*** Data for this task ***
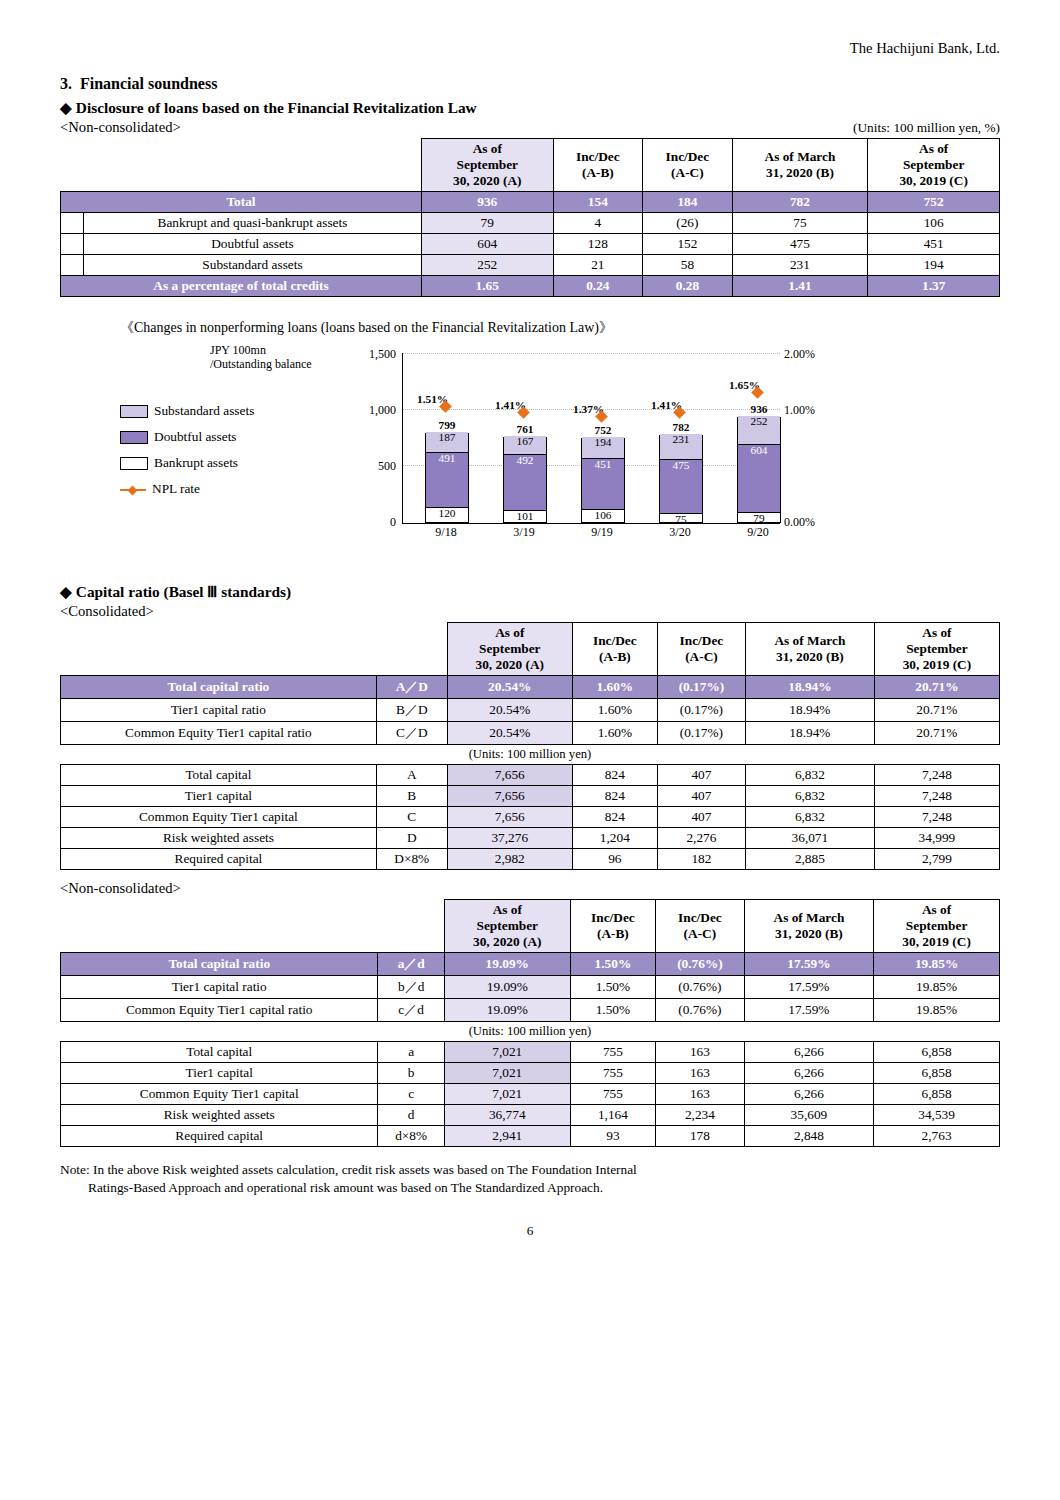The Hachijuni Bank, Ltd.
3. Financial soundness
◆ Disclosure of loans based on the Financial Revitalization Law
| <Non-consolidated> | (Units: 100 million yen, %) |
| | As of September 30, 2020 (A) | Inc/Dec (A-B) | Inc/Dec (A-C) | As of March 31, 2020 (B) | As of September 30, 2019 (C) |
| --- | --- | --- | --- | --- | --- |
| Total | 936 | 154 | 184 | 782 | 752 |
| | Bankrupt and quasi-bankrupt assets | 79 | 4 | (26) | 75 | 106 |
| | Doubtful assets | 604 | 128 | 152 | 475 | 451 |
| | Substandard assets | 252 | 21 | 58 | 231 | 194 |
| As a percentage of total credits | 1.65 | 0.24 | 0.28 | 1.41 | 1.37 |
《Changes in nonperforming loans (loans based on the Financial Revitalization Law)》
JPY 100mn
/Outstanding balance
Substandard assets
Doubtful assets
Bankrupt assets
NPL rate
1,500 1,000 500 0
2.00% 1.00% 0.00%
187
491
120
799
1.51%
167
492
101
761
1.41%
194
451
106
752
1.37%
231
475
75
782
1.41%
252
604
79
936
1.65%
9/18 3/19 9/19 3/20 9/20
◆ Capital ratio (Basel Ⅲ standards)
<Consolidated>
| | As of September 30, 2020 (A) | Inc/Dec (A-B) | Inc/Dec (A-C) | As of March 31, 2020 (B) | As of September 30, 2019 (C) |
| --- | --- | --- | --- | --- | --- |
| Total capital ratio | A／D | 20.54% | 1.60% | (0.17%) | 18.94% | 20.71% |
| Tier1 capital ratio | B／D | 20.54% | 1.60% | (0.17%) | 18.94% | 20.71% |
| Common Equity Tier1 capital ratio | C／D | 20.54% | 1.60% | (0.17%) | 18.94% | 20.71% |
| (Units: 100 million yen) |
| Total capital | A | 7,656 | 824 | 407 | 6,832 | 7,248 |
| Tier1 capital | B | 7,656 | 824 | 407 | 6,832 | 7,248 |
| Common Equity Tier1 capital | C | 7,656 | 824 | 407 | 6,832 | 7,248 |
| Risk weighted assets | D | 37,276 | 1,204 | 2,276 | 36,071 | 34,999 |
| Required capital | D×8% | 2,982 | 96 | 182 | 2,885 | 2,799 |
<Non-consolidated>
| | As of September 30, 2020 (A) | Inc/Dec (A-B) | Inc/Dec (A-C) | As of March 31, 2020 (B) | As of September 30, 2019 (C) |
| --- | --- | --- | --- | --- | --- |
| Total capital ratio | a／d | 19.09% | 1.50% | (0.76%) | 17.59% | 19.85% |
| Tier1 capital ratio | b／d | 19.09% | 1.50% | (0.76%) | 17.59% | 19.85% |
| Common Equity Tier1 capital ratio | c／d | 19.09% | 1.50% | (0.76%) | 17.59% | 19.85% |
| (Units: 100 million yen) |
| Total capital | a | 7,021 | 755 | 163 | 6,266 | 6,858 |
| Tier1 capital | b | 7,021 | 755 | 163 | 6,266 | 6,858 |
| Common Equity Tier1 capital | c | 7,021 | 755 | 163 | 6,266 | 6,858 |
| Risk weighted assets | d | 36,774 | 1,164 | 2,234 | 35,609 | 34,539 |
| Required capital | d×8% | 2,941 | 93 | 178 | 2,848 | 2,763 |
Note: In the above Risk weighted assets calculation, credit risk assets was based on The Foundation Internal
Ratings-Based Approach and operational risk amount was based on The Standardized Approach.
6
*** End of Data for this task ***
*** Data for this task ***
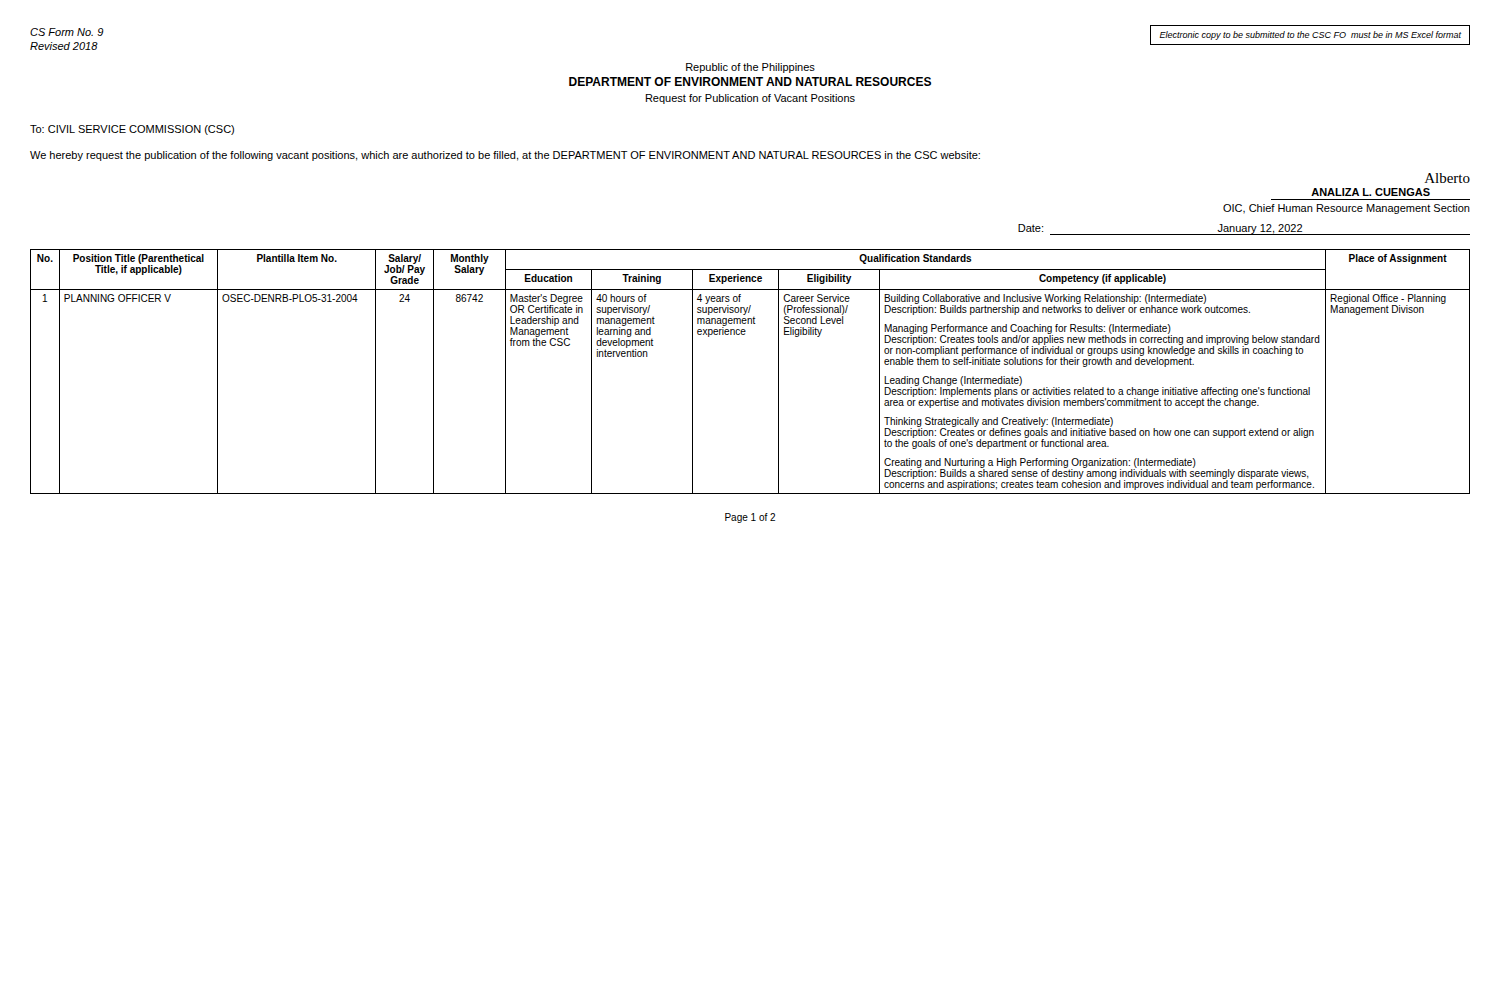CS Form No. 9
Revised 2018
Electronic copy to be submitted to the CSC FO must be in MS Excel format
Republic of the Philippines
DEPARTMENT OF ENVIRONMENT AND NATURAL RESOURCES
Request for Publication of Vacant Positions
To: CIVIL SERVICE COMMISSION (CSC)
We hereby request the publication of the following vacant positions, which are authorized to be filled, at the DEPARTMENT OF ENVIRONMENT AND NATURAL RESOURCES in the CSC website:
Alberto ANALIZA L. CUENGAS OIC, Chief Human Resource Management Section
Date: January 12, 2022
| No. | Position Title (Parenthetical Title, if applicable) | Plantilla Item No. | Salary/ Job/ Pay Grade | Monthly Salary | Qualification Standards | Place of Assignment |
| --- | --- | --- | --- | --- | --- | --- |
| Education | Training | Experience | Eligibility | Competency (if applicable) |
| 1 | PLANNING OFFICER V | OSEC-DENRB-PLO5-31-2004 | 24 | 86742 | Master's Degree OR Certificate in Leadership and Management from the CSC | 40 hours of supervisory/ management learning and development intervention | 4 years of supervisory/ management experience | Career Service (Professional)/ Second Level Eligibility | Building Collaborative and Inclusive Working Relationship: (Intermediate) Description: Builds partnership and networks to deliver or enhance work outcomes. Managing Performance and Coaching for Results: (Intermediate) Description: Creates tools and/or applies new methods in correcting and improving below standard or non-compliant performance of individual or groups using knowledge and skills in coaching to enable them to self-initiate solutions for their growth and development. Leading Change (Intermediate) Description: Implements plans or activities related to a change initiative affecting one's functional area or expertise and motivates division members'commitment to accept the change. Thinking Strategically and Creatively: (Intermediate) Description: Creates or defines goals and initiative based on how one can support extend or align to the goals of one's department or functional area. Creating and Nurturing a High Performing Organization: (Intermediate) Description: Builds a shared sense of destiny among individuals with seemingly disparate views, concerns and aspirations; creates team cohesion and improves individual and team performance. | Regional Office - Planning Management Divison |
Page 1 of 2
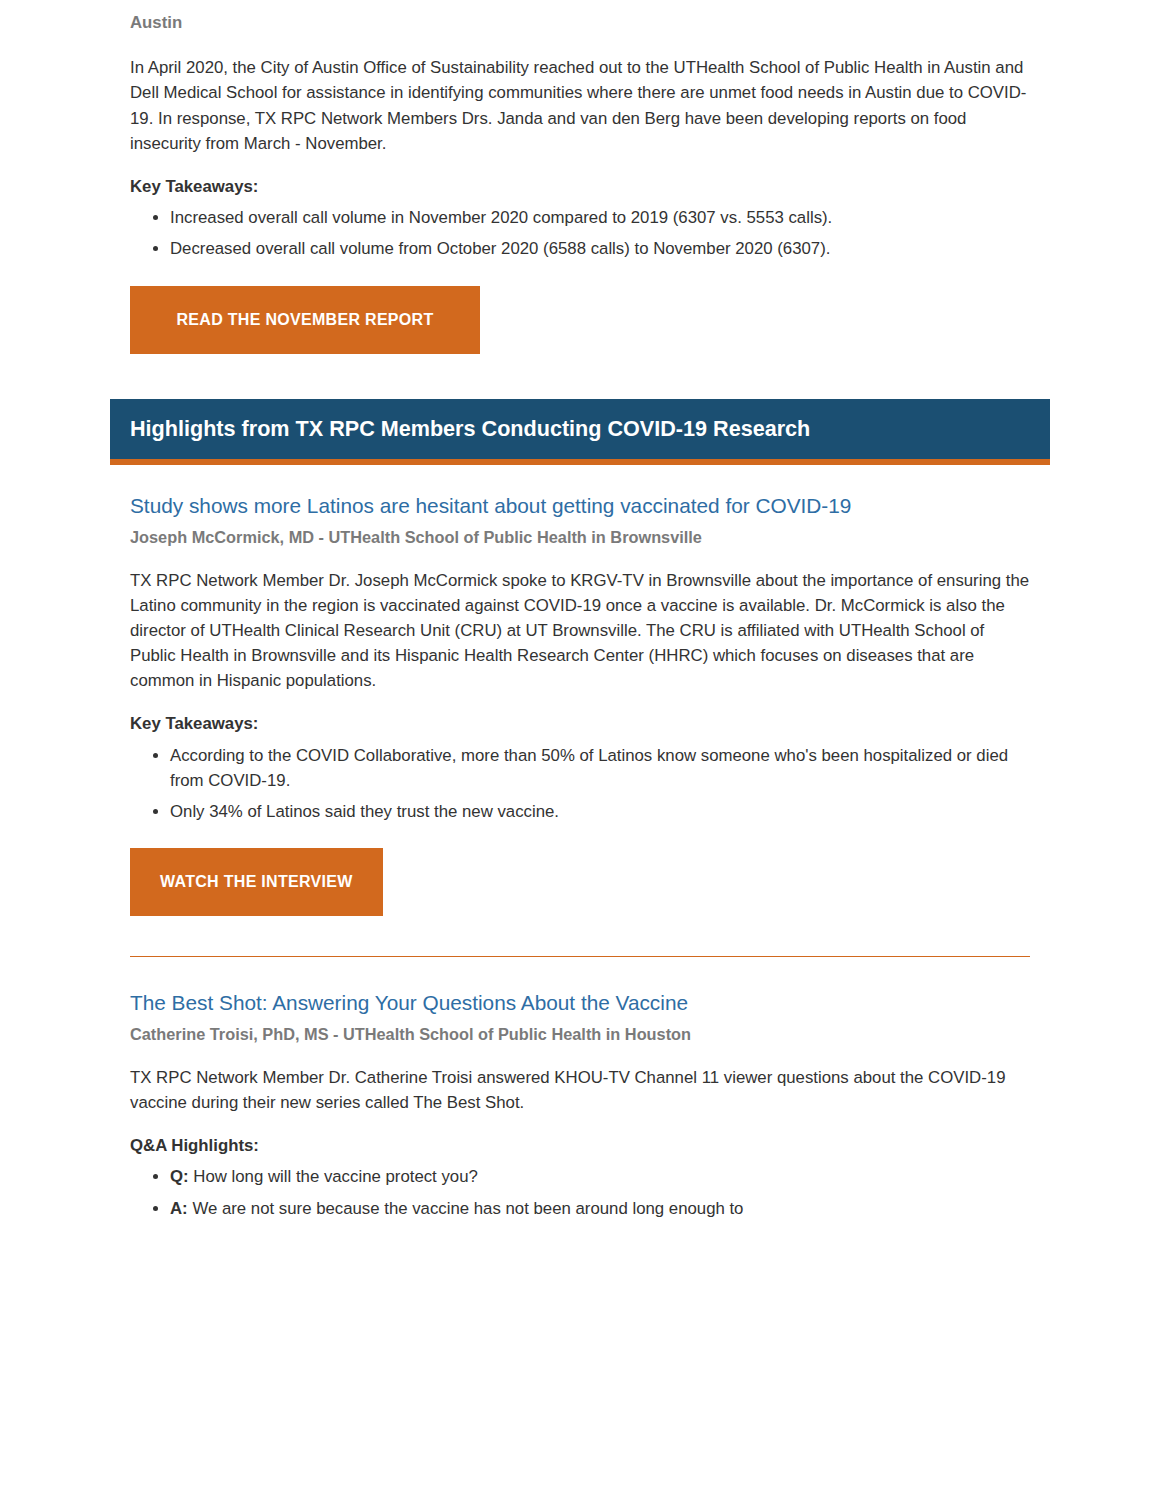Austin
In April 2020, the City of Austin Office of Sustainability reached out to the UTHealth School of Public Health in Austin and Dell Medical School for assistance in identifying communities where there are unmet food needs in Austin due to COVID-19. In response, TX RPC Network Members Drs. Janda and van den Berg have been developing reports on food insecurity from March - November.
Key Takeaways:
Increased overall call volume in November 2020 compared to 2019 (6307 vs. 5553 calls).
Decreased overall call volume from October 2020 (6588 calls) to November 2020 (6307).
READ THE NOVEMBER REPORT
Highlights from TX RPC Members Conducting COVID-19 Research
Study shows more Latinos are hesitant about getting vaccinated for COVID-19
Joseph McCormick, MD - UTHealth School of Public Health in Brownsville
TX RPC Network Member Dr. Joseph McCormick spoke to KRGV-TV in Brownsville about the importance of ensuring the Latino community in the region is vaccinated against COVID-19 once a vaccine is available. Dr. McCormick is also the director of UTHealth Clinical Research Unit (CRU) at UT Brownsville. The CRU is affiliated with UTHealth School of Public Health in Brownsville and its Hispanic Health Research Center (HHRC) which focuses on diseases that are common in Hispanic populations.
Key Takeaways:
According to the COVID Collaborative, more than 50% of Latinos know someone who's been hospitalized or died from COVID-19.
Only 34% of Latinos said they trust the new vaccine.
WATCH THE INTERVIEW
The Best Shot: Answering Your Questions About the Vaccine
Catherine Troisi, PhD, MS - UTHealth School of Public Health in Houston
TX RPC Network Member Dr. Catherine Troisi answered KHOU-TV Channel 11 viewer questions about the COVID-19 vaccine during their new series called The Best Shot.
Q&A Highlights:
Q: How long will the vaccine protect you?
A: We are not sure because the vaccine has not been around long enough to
*** End of Data for this task ***
• Task item: After going through the entries, say how many lines contain the string "RESOURCES". Nothing else belongs in the reply.

• Exercise output: 2